Price laid down three ideas for fixing the meaningful use program:

1. Keep the patient front-and-center. "Sometimes there's this notion we need to put technology first," Price said. "Let me suggest we always, always have to keep the patient first, tailor the technology, tailor the innovation, so the patient has a higher quality of care, then we'll end up at the right spot."

2. Patients own their health data. "The technology exists," Price explained, adding that among the hurdles are patient privacy and protecting personal health information. "Understanding security has to be at the top of the heap," he added. "We ought to be able to encrypt things and make them function in a way that is viable."

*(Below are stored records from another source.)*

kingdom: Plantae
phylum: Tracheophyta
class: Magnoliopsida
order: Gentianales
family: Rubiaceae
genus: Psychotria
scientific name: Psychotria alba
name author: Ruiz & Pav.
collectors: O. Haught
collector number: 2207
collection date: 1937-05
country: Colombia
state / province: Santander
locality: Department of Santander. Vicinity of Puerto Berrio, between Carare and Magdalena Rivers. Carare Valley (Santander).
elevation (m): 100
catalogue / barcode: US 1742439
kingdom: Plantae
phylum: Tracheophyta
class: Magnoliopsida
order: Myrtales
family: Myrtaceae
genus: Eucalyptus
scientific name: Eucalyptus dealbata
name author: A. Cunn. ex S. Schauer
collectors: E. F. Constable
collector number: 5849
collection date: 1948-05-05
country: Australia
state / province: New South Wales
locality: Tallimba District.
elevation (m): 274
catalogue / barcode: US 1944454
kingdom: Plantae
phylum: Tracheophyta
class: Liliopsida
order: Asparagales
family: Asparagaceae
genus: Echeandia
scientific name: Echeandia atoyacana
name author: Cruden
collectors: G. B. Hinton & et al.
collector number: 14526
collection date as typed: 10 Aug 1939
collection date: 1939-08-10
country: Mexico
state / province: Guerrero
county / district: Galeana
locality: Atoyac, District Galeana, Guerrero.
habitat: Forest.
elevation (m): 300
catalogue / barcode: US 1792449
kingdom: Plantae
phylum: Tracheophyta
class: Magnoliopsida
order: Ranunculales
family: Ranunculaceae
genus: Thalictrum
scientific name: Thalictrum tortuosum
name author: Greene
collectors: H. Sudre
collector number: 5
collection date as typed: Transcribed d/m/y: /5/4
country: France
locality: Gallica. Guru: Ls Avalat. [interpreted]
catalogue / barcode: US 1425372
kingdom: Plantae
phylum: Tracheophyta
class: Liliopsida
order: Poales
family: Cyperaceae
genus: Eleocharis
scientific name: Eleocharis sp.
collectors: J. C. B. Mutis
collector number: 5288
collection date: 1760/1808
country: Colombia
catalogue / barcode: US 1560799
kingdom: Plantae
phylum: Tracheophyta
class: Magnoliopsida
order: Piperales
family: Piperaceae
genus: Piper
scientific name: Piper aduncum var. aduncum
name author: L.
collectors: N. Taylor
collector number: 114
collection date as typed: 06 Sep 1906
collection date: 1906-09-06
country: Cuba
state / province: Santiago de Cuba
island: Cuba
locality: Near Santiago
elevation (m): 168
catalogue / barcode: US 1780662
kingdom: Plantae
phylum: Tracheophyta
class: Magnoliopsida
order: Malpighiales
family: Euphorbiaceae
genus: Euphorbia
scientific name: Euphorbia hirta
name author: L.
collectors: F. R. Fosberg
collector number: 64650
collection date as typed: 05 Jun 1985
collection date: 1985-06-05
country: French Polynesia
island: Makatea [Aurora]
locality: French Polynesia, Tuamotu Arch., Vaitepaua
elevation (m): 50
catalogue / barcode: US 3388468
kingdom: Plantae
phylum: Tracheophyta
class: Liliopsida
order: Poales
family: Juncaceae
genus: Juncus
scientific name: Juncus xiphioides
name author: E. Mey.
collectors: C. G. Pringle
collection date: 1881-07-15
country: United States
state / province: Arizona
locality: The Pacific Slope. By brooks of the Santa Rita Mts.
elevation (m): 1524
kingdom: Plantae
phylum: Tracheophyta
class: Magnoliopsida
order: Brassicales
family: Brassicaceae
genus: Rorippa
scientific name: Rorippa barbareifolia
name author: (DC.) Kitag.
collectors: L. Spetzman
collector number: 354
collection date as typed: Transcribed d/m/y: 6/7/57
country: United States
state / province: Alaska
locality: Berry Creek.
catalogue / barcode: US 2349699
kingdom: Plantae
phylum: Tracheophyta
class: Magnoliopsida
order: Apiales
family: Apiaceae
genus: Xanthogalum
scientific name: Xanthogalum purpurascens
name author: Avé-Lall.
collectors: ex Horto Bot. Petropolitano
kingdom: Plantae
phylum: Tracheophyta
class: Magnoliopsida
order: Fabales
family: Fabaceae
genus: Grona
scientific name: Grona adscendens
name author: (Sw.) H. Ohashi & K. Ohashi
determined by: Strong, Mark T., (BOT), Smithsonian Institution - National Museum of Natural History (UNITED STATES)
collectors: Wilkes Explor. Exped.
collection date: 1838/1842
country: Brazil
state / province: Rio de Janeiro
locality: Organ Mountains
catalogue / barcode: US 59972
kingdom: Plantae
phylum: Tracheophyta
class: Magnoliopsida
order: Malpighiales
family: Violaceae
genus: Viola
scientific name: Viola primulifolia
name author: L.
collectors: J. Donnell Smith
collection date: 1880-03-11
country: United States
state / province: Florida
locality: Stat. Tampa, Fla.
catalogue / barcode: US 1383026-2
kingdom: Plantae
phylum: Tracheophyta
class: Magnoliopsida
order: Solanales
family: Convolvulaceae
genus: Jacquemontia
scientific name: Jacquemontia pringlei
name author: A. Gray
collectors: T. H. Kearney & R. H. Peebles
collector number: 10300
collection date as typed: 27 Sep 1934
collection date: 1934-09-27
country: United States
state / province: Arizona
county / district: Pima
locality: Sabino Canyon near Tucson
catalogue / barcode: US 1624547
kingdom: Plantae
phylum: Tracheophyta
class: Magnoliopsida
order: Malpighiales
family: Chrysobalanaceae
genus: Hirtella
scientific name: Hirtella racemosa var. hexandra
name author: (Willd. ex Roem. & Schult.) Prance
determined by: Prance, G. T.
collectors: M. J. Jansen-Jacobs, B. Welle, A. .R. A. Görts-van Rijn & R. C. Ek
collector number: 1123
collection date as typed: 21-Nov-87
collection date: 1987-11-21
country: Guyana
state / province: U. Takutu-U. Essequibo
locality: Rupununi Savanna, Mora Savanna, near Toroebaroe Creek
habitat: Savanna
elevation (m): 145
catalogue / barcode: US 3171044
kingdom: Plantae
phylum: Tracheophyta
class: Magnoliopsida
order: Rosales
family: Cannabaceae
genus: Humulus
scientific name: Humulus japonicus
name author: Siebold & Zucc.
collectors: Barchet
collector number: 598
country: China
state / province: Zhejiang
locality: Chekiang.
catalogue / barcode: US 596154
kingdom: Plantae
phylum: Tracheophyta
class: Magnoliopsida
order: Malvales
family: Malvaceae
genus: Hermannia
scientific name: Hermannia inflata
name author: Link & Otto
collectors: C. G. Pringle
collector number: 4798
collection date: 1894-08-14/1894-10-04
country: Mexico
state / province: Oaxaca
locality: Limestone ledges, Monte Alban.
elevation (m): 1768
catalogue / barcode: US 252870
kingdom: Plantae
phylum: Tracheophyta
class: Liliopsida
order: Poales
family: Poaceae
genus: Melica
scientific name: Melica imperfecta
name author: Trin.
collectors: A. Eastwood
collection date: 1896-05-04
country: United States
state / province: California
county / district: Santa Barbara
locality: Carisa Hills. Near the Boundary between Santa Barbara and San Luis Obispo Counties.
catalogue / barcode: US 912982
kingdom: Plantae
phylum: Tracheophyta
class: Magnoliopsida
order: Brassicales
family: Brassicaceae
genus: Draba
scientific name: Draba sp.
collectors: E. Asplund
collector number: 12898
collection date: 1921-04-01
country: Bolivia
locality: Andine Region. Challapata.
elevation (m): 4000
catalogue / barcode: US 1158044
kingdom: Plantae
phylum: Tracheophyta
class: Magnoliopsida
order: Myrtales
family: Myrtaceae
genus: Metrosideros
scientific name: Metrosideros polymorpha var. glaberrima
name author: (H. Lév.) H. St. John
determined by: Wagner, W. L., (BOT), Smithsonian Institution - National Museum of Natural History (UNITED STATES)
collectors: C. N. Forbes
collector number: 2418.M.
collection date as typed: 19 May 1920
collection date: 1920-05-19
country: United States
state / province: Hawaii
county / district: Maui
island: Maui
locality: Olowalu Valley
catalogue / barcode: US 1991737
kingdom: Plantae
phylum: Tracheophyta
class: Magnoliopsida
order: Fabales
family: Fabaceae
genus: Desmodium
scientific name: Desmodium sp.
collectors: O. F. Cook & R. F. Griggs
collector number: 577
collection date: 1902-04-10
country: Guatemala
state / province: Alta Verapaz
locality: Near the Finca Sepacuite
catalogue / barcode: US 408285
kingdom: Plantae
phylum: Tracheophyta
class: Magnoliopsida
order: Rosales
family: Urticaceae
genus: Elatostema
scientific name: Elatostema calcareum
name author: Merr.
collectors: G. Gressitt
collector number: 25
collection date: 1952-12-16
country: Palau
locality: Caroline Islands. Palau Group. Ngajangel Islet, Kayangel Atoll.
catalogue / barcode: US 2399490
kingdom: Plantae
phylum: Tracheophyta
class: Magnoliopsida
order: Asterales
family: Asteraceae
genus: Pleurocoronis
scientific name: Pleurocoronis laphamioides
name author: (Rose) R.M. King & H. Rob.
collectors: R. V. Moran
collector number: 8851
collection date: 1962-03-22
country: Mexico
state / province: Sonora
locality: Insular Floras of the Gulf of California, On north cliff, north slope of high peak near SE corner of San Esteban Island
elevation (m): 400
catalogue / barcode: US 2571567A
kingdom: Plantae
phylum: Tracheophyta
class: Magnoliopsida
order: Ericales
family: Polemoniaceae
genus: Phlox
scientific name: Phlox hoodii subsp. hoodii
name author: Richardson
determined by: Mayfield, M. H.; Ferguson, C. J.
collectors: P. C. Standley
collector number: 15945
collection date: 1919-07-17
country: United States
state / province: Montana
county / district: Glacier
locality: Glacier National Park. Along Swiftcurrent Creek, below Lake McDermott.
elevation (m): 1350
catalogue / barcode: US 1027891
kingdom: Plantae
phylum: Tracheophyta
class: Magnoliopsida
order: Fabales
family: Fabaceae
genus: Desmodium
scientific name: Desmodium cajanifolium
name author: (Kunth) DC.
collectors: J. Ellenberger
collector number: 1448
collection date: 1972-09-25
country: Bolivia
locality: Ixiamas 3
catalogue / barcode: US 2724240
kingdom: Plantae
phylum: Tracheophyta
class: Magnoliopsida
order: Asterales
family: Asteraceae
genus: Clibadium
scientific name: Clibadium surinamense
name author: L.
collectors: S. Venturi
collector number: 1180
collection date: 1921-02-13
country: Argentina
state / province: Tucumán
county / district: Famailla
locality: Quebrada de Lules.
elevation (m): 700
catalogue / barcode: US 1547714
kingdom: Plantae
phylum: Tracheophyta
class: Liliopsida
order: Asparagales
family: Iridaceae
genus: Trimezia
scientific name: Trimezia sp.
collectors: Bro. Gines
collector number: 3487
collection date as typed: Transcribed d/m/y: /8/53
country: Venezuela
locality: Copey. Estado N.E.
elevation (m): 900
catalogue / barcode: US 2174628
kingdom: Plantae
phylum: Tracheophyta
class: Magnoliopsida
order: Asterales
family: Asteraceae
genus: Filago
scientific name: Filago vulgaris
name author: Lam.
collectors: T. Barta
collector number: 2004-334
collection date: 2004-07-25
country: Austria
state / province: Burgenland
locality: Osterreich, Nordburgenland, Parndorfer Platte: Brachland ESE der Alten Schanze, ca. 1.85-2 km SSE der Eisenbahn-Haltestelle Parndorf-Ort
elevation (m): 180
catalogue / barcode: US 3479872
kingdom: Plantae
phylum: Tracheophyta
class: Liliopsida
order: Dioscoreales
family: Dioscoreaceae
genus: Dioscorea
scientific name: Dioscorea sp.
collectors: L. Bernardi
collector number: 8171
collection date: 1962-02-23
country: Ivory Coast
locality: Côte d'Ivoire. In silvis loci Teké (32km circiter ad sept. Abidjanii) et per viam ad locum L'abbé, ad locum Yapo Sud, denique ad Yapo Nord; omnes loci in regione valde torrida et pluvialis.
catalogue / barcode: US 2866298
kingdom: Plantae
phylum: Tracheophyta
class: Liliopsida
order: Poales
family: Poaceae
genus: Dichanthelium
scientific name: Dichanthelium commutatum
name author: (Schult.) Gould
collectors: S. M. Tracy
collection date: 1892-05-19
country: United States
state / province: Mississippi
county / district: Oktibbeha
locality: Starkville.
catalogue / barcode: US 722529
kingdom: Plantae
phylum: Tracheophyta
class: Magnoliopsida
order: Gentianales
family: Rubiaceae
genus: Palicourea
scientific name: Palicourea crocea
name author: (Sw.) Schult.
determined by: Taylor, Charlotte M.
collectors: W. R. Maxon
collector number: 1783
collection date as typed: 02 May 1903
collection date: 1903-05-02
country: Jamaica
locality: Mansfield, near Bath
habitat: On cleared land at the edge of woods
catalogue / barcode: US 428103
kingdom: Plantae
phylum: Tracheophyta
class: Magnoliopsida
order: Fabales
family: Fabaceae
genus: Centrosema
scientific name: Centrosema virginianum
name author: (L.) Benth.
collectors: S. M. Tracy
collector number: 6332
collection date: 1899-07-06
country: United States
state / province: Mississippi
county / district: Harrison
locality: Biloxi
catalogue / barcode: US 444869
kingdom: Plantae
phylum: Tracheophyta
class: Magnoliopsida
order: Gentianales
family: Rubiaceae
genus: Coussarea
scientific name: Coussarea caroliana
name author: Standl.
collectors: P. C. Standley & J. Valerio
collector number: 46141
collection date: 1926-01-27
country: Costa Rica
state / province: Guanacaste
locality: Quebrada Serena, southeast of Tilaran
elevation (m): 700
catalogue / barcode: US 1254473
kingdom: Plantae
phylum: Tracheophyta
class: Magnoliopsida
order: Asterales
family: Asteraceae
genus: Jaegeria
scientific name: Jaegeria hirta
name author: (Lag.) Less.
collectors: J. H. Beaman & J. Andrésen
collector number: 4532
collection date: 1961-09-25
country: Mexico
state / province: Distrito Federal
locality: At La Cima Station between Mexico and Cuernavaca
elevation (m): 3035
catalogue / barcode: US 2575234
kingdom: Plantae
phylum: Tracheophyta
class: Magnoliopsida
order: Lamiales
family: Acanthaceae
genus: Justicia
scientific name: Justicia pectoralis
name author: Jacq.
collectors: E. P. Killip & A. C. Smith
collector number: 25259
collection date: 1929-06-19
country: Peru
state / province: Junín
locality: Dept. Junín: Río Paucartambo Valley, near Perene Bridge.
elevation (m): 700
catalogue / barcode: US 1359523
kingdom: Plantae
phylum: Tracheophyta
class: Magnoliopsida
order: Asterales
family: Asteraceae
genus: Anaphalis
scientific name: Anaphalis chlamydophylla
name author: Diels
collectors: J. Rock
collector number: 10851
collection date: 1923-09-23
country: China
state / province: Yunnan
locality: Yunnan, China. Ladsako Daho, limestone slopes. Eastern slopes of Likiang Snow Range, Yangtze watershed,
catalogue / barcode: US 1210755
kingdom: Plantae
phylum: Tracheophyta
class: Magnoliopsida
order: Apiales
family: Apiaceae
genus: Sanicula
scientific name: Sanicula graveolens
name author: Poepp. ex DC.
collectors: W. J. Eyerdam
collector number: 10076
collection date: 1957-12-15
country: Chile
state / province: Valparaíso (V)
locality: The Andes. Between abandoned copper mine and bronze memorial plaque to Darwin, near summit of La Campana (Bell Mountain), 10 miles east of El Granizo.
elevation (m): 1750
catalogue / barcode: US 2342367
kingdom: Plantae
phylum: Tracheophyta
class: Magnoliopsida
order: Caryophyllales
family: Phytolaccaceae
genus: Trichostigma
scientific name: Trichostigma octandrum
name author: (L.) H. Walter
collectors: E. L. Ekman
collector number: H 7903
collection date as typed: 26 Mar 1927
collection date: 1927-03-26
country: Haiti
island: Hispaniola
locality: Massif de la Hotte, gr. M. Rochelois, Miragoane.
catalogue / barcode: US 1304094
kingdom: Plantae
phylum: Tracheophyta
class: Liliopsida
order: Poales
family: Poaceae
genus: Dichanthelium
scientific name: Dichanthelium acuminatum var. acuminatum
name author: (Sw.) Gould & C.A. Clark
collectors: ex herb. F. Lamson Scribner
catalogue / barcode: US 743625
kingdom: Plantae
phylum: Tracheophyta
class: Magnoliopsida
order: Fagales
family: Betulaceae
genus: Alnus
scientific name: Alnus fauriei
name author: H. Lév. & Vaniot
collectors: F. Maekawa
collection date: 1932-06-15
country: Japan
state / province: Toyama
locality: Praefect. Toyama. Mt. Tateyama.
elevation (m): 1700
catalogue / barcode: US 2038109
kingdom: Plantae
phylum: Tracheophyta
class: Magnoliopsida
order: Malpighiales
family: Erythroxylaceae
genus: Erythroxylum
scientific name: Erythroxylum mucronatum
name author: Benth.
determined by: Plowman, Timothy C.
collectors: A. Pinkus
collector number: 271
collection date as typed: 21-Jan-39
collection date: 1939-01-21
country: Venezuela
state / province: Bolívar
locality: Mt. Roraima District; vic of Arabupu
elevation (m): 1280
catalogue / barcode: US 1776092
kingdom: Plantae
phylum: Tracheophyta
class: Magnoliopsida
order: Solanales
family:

3. Institute and require an interoperability standard. "I believe government does more than it should. But when it comes to interoperability, let's figure out what side of the road we're going to drive on, what color the stoplights are, what the signs say," Price said. "EHRs need to be able to communicate."

[See also: AMIA: Why interoperability is 'taking so darn long'.]

Part of the problem is that the meaningful use effort that came in the HITECH Act laid down a roadmap that Price said just doesn't translate so fluidly in the real-world.

The question of whether the industry will ever get to true EHR interoperability, arose in other conference sessions, with some suggesting that open source standards might work, others recommending that the Centers for Medicare & Medicaid Services pay more to providers who adhere to standards, and ONC handing more of the development work over to the private sector. 

"We are bright enough as a society to figure out a system that helps physicians and patients at the same time … if we keep the patient at the center we will get to the right answer on this and so many things as it relates to healthcare," Price continued. "I think this will get easier over time, but I promise you if we rely on Washington, D.C. to solely set the parameters we'll be behind the curve at every turn."